YouTube notwithstanding, there is no correct answer. Which answer you get depends on what precedence convention you use to interpret the problem. Many of these viral "riddles" that go around periodically are contentious precisely because they are intentionally ambiguous. Not a math puzzle really, it's just a parsing problem. It's no deeper than someone saying a sentence with two interpretations. What do you do in that case in real life? You just ask which one they meant. This is no different. For this very reason, the ÷ symbol isn't often used in real mathematical notation—fraction notation is used instead, which clearly disambiguates this as either:

6
- (1 + 2) = 9
2

or as

    6
--------- = 1
2 (1 + 2)

Regarding Julia specifically, this precedence behavior is documented here:

https://docs.julialang.org/en/v1/manual/integers-and-floating-point-numbers/#man-numeric-literal-coefficients

Specifically:

The precedence of numeric literal coefficients is slightly lower than that of unary operators such as negation.
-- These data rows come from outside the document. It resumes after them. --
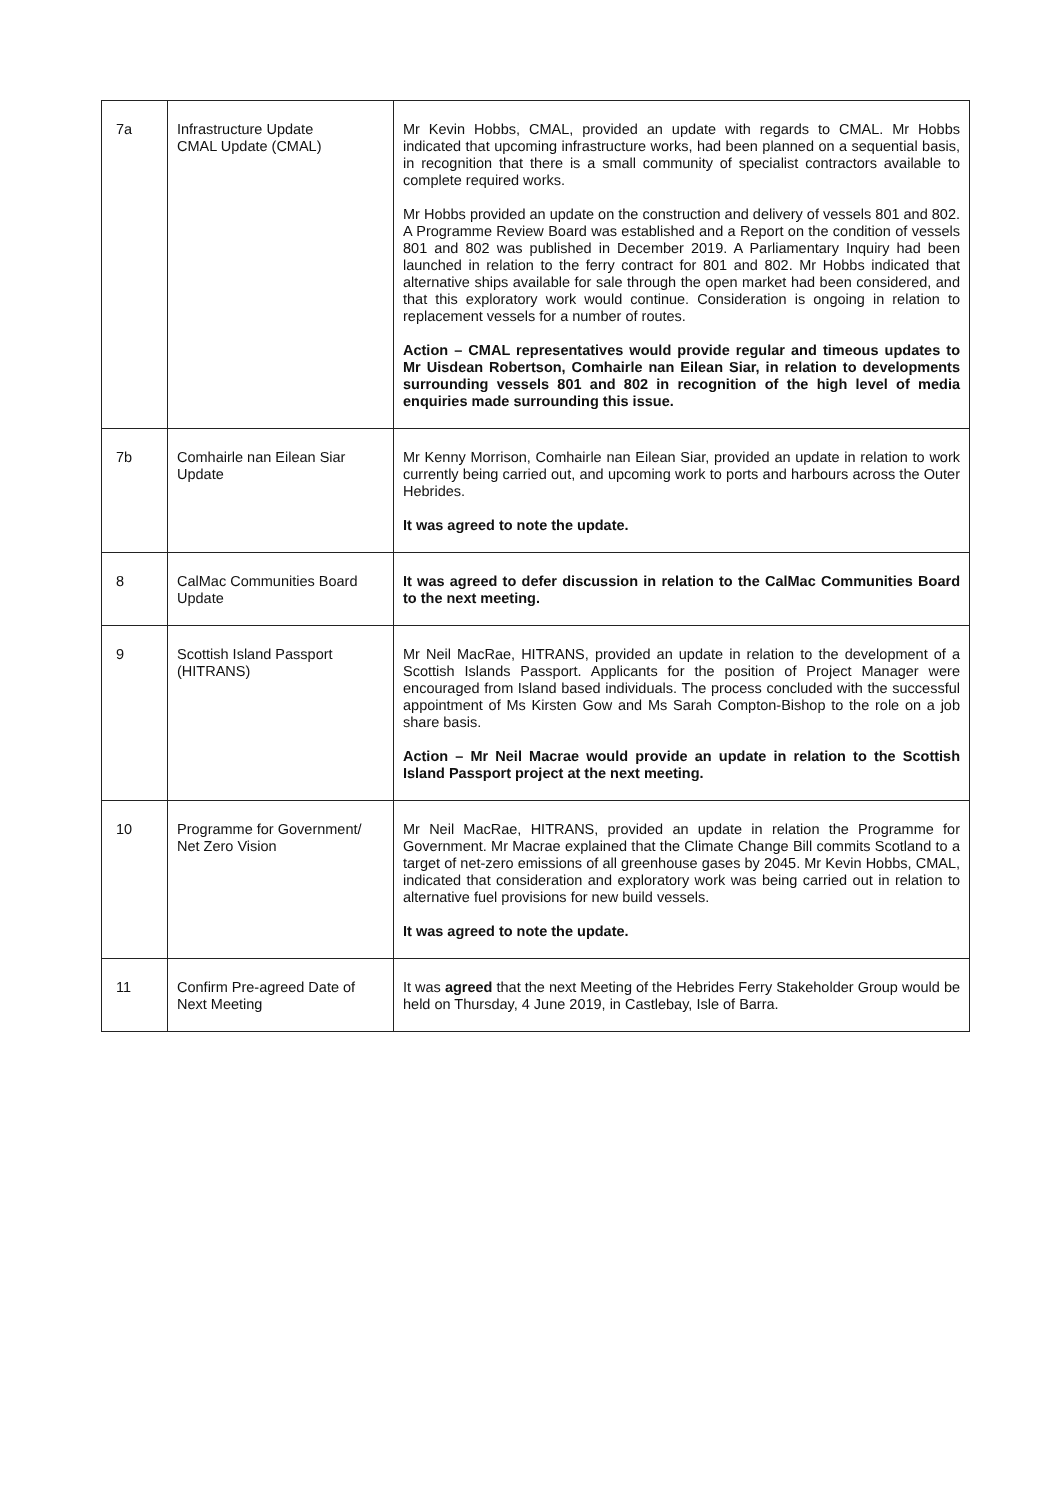| 7a | Infrastructure Update CMAL Update (CMAL) | Mr Kevin Hobbs, CMAL, provided an update with regards to CMAL. Mr Hobbs indicated that upcoming infrastructure works, had been planned on a sequential basis, in recognition that there is a small community of specialist contractors available to complete required works. Mr Hobbs provided an update on the construction and delivery of vessels 801 and 802. A Programme Review Board was established and a Report on the condition of vessels 801 and 802 was published in December 2019. A Parliamentary Inquiry had been launched in relation to the ferry contract for 801 and 802. Mr Hobbs indicated that alternative ships available for sale through the open market had been considered, and that this exploratory work would continue. Consideration is ongoing in relation to replacement vessels for a number of routes. Action – CMAL representatives would provide regular and timeous updates to Mr Uisdean Robertson, Comhairle nan Eilean Siar, in relation to developments surrounding vessels 801 and 802 in recognition of the high level of media enquiries made surrounding this issue. |
| 7b | Comhairle nan Eilean Siar Update | Mr Kenny Morrison, Comhairle nan Eilean Siar, provided an update in relation to work currently being carried out, and upcoming work to ports and harbours across the Outer Hebrides. It was agreed to note the update. |
| 8 | CalMac Communities Board Update | It was agreed to defer discussion in relation to the CalMac Communities Board to the next meeting. |
| 9 | Scottish Island Passport (HITRANS) | Mr Neil MacRae, HITRANS, provided an update in relation to the development of a Scottish Islands Passport. Applicants for the position of Project Manager were encouraged from Island based individuals. The process concluded with the successful appointment of Ms Kirsten Gow and Ms Sarah Compton-Bishop to the role on a job share basis. Action – Mr Neil Macrae would provide an update in relation to the Scottish Island Passport project at the next meeting. |
| 10 | Programme for Government/ Net Zero Vision | Mr Neil MacRae, HITRANS, provided an update in relation the Programme for Government. Mr Macrae explained that the Climate Change Bill commits Scotland to a target of net-zero emissions of all greenhouse gases by 2045. Mr Kevin Hobbs, CMAL, indicated that consideration and exploratory work was being carried out in relation to alternative fuel provisions for new build vessels. It was agreed to note the update. |
| 11 | Confirm Pre-agreed Date of Next Meeting | It was agreed that the next Meeting of the Hebrides Ferry Stakeholder Group would be held on Thursday, 4 June 2019, in Castlebay, Isle of Barra. |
So -2x is parsed as (-2) * x and √2x is parsed as (√2) * x. However, numeric literal coefficients parse similarly to unary operators when combined with exponentiation. For example 2^3x is parsed as 2^(3x), and 2x^3 is parsed as 2*(x^3).

and the note:

The precedence of numeric literal coefficients used for implicit multiplication is higher than other binary operators such as multiplication (*), and division (/, \, and //). This means, for example, that 1 / 2im equals -0.5im and 6 // 2(2 + 1) equals 1 // 1.